Information Start Marker
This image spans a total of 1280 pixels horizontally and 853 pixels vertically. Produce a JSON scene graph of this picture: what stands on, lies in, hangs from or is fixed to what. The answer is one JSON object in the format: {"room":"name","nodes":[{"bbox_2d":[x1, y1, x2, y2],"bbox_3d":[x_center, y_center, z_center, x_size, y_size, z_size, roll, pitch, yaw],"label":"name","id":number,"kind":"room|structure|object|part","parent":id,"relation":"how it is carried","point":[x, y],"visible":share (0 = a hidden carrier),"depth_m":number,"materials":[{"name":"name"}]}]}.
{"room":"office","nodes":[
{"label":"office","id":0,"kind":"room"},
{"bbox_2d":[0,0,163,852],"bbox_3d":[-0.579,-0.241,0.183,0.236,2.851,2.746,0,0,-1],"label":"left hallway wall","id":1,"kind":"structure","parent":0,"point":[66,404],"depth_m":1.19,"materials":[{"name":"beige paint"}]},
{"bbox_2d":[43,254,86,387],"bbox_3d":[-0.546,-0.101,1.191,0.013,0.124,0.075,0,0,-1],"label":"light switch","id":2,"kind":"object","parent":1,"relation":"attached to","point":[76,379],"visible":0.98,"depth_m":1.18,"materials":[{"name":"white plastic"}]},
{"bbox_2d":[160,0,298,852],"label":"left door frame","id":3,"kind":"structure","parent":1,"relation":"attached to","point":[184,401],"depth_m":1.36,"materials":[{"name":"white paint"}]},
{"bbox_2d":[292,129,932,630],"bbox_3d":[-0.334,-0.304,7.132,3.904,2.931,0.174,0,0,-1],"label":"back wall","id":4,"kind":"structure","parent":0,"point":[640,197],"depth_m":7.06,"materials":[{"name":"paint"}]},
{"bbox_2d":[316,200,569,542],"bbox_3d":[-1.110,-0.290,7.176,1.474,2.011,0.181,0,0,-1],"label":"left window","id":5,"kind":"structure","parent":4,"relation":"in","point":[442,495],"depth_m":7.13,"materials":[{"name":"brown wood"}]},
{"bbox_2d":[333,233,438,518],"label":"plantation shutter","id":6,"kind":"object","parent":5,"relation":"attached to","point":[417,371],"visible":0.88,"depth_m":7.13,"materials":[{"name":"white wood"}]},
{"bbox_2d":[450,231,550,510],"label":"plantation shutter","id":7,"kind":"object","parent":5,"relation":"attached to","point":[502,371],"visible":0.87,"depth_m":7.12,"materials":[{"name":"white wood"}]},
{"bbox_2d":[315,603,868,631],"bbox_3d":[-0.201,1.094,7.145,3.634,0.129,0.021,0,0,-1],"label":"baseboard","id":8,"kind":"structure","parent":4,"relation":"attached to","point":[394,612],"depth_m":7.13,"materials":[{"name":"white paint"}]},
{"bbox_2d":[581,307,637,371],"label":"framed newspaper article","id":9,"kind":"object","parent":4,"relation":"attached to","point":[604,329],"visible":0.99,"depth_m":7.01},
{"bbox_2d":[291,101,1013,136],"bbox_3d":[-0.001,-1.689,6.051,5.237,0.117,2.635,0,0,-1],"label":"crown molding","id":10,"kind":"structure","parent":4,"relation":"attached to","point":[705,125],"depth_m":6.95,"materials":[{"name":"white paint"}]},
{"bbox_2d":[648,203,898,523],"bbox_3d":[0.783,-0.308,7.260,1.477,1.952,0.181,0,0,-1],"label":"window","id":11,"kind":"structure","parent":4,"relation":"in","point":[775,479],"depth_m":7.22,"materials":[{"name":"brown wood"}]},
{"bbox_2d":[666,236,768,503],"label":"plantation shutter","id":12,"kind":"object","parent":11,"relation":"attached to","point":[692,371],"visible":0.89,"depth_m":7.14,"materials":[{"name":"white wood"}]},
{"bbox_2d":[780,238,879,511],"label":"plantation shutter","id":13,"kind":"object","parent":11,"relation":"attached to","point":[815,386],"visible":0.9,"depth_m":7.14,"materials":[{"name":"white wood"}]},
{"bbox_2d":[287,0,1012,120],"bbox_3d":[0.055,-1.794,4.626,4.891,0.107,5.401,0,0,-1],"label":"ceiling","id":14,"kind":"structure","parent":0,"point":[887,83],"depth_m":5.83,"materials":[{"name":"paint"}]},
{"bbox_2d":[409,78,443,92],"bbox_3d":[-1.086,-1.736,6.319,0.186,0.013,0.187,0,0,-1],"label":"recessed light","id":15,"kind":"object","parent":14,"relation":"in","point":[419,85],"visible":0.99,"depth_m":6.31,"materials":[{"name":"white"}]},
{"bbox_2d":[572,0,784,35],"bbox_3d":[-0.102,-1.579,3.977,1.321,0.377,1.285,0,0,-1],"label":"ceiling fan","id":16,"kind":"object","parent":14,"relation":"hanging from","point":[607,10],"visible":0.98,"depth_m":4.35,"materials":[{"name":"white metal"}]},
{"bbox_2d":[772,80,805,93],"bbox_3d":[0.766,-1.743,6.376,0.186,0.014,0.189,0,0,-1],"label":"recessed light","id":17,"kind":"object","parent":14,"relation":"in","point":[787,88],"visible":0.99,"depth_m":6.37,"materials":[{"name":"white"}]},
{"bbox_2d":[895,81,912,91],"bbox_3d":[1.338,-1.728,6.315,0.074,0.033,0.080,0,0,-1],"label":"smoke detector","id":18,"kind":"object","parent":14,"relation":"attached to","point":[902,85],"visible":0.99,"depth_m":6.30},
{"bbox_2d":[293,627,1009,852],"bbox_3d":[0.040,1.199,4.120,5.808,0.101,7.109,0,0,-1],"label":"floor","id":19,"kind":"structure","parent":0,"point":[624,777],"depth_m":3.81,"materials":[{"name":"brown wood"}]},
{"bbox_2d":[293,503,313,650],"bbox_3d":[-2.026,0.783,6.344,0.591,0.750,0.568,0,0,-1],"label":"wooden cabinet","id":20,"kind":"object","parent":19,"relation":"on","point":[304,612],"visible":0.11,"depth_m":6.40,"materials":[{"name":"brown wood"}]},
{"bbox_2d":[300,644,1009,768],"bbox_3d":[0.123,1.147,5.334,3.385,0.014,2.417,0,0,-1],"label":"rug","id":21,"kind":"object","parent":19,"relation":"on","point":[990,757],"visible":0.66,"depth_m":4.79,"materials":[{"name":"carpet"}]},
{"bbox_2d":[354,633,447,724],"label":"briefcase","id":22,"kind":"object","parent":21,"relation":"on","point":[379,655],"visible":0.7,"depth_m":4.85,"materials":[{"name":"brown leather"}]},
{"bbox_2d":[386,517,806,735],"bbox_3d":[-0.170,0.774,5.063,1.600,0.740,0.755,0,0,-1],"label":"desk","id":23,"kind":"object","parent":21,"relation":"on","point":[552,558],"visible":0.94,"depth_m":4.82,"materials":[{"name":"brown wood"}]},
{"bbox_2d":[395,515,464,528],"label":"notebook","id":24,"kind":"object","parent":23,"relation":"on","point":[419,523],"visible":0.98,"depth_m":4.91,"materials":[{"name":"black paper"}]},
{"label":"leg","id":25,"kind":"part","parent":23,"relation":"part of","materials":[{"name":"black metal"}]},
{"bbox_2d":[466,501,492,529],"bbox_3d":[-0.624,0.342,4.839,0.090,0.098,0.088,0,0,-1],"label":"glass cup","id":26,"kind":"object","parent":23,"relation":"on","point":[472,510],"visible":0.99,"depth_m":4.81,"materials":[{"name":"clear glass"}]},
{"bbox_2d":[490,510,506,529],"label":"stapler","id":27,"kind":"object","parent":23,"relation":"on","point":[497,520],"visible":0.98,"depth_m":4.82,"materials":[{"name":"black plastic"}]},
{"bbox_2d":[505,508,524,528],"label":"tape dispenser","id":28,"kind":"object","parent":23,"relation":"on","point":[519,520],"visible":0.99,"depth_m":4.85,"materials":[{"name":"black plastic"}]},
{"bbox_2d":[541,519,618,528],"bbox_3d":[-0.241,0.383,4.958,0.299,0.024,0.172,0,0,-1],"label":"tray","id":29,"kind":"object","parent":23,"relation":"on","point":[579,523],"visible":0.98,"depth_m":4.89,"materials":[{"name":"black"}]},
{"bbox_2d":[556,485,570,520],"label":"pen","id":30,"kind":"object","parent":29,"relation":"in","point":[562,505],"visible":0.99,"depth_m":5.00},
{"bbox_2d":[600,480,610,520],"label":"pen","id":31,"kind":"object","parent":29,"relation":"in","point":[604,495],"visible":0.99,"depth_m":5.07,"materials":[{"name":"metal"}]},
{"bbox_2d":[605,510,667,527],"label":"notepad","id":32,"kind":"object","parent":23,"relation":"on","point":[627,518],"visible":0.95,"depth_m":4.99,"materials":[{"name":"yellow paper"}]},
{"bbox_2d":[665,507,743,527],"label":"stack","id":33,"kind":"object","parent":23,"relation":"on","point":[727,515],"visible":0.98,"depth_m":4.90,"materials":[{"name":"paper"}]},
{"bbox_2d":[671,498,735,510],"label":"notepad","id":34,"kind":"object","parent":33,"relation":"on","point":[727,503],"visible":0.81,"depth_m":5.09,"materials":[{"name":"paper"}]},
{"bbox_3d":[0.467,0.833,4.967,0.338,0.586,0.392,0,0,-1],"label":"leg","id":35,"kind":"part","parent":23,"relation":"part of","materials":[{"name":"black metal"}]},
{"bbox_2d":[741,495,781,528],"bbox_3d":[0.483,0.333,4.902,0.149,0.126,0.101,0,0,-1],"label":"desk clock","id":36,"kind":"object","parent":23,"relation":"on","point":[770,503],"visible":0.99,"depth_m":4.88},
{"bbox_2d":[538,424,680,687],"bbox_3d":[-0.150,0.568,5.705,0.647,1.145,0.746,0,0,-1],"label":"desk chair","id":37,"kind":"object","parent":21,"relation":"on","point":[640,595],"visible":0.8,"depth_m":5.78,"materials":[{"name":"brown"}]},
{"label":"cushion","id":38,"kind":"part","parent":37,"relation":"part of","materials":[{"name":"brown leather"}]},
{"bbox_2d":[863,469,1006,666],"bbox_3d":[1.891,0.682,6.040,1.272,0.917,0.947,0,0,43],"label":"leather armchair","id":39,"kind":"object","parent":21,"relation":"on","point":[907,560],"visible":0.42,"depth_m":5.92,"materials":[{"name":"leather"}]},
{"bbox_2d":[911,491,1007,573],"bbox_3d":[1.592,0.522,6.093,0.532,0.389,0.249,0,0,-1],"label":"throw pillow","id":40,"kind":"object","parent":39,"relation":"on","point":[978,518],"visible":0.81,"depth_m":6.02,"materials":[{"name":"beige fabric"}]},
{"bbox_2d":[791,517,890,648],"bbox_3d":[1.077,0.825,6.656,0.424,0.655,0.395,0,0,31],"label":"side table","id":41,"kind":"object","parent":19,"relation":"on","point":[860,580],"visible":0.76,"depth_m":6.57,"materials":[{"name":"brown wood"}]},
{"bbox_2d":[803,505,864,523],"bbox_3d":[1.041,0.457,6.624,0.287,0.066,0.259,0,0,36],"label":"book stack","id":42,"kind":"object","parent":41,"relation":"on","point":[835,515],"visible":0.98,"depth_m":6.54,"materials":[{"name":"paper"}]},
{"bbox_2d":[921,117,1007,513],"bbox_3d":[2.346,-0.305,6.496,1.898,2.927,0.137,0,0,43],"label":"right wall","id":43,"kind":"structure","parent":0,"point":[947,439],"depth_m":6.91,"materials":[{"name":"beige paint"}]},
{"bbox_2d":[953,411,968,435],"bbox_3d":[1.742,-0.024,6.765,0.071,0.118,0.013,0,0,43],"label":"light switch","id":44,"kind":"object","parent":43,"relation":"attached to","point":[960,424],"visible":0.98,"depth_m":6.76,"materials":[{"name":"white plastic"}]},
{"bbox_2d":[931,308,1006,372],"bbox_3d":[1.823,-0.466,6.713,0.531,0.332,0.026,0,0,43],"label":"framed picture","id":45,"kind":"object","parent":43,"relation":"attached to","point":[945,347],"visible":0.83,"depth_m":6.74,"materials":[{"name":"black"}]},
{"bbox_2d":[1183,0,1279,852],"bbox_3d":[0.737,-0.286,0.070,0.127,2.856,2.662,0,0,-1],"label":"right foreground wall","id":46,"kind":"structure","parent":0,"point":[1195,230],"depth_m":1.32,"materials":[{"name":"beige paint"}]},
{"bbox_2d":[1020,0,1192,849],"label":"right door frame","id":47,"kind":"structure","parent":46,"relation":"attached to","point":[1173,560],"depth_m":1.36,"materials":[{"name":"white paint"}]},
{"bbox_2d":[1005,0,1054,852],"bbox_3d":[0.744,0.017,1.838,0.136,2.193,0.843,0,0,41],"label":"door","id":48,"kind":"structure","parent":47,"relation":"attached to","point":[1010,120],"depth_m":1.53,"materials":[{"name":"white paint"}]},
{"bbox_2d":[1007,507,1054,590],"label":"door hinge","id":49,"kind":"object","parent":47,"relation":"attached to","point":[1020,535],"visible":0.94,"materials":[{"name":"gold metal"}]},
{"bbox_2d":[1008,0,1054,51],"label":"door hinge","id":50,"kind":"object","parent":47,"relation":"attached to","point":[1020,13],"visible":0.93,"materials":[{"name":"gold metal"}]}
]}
Information End Marker
[What is needed]:
Find "notepad" in the data above. Report each line where it appears.

[Task solution]:
{"bbox_2d":[605,510,667,527],"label":"notepad","id":32,"kind":"object","parent":23,"relation":"on","point":[627,518],"visible":0.95,"depth_m":4.99,"materials":[{"name":"yellow paper"}]},
{"bbox_2d":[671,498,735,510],"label":"notepad","id":34,"kind":"object","parent":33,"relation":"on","point":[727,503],"visible":0.81,"depth_m":5.09,"materials":[{"name":"paper"}]},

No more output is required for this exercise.